Cette liste n’est toutefois pas exhaustive.[6]
Ce rapport fait le point sur les engagements des enseignes et marques d’habillement en faveur d’une plus grande transparence de leur filière d'approvisionnement. Nous le publions quatre ans après la succession de catastrophes industrielles au Bangladesh et au Pakistan qui ont dévoilé au monde entier la réalité des conditions de travail dans l'industrie mondiale du vêtement, et l’absolue nécessité de rendre cette industrie transparente et respectueuse des droits humains.
Pour atteindre cet objectif, une coalition composée de neuf organisations internationales a contacté 72 entreprises d’habillement en leur demandant de s’engager à mettre en œuvre des standards minimaux en termes de transparence sur leurs filières d’approvisionnement. Les entreprises qui ont refusé de s’engager ont été invitées à justifier leur choix.[7] Ce rapport explique l’importance et l'urgence de rendre les filières d’approvisionnement transparentes et synthétise les réponses que nous avons reçues de la part des 72 entreprises contactées.[8] Des informations complémentaires sur les entreprises contactées, sur les raisons de le faire, et sur la méthodologie employée par la coalition, sont décrites dans l’Annexe 1 publiée dans la version en anglais de ce rapport, disponible en ligne.
Les informations publiées sur les filières d’approvisionnement varient fortement d’une entreprise à l’autre. Parmi les entreprises les plus transparentes, certaines publient des informations incohérentes.[9] Cependant, la majorité des entreprises d’habillement refusent de publier des informations sur les sites de production de leurs fournisseurs ou fournissent des informations insuffisantes. Certaines entreprises tentent de justifier leur opacité par des raisons commerciales. Mais leurs arguments sont battus en brèche par les entreprises qui publient déjà des informations sur leur filière et démontrent que cette transparence leur procure des avantages qui dépassent de loin les risques envisagés.[10]
En réalité, les entreprises d’habillement doivent faire beaucoup plus que mettre en œuvre un minimum de transparence pour assumer leur responsabilité de respecter les droits humains dans leur filière d'approvisionnement. Néanmoins, ce minimum de transparence constitue la première étape cruciale pour y arriver.

================

### PROBLÈMES À RÉSOUDRE
(a) Répondez brièvement, d'après le texte sur la transparence des filières d'approvisionnement :
(i) Dans quels pays se sont produites les catastrophes industrielles évoquées ?
(ii) De combien d'organisations internationales la coalition est-elle composée ?
(iii) Par quel type de raisons certaines entreprises tentent-elles de justifier leur opacité ?
(b) Recopiez à l'identique, dans le texte sur la transparence des filières d'approvisionnement, la partie qui s'ouvre sur les mots contenant « Cette liste n’est » et se clôt sur « des droits humains. ».
(c) Rédigez la suite du texte sur la transparence des filières d'approvisionnement à partir de l'endroit où il s'arrête.
Les données ci-après sont sans lien avec le texte sur la transparence des filières d'approvisionnement.

### DONNÉES FOURNIES
================

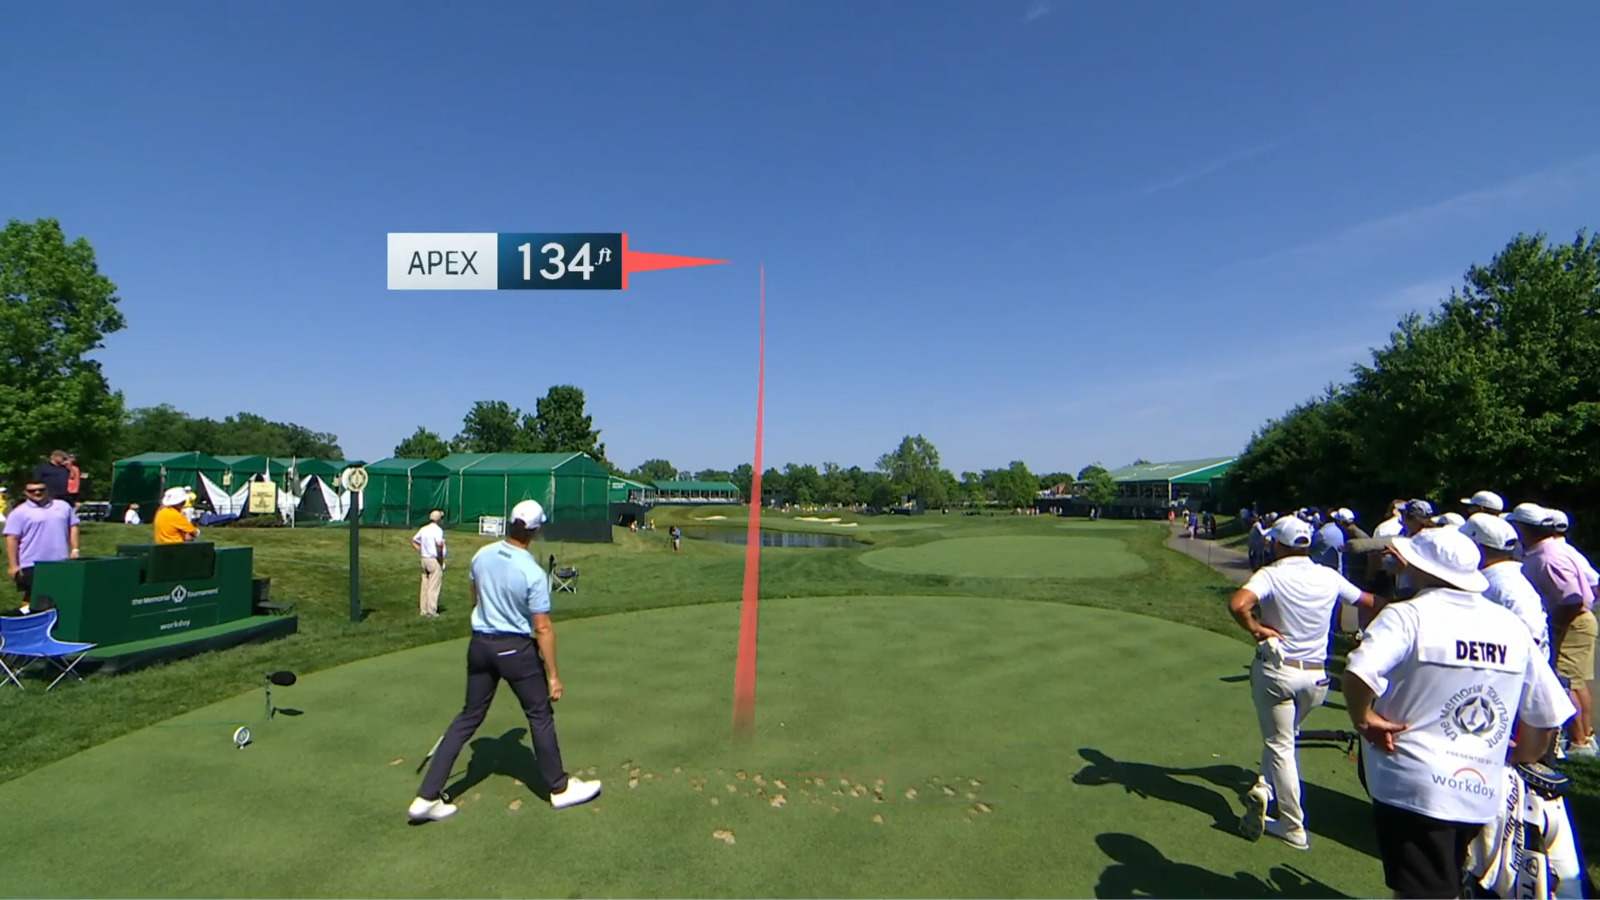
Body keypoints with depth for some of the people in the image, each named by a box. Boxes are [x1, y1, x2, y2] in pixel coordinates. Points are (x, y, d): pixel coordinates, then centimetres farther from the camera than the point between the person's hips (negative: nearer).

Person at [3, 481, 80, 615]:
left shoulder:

================

### RÉPONSES AUX EXERCICES
(a)
(i) Au Bangladesh et au Pakistan.
(ii) De neuf organisations internationales.
(iii) Par des raisons commerciales.

(b)
Cette liste n’est toutefois pas exhaustive.[6]
Ce rapport fait le point sur les engagements des enseignes et marques d’habillement en faveur d’une plus grande transparence de leur filière d'approvisionnement. Nous le publions quatre ans après la succession de catastrophes industrielles au Bangladesh et au Pakistan qui ont dévoilé au monde entier la réalité des conditions de travail dans l'industrie mondiale du vêtement, et l’absolue nécessité de rendre cette industrie transparente et respectueuse des droits humains.

(c)
Coalition de la société civile sur la transparence de l'industrie de l’habillement
En 2016, neuf syndicats et organisations de défense des droits humains se sont coalisées pour mener campagne en faveur de la transparence de la filière d’approvisionnement. Ces membres sont :
Fédérations syndicales internationales : IndustriALL Global Union, Confédération Syndicale Internationale, et UNI Global Union.
Organisations internationales de défense des droits humains et des droits des travailleurs focalisées sur le secteur de l’habillement : Human Rights Watch, Clean Clothes Campaign, Maquila Solidarity Network, Worker Rights Consortium, International Corporate Accountability Roudtable et International Labor Rights Forum.
La coalition promeut le « Pacte pour la Transparence » (« Transparency Pledge ») en tant qu’engagement minimum en matière de publication d’information sur les filières d’approvisionnement. Le « Pacte pour la Transparence » se fonde sur des pratiques d’ores et déjà mises en œuvre par des entreprises.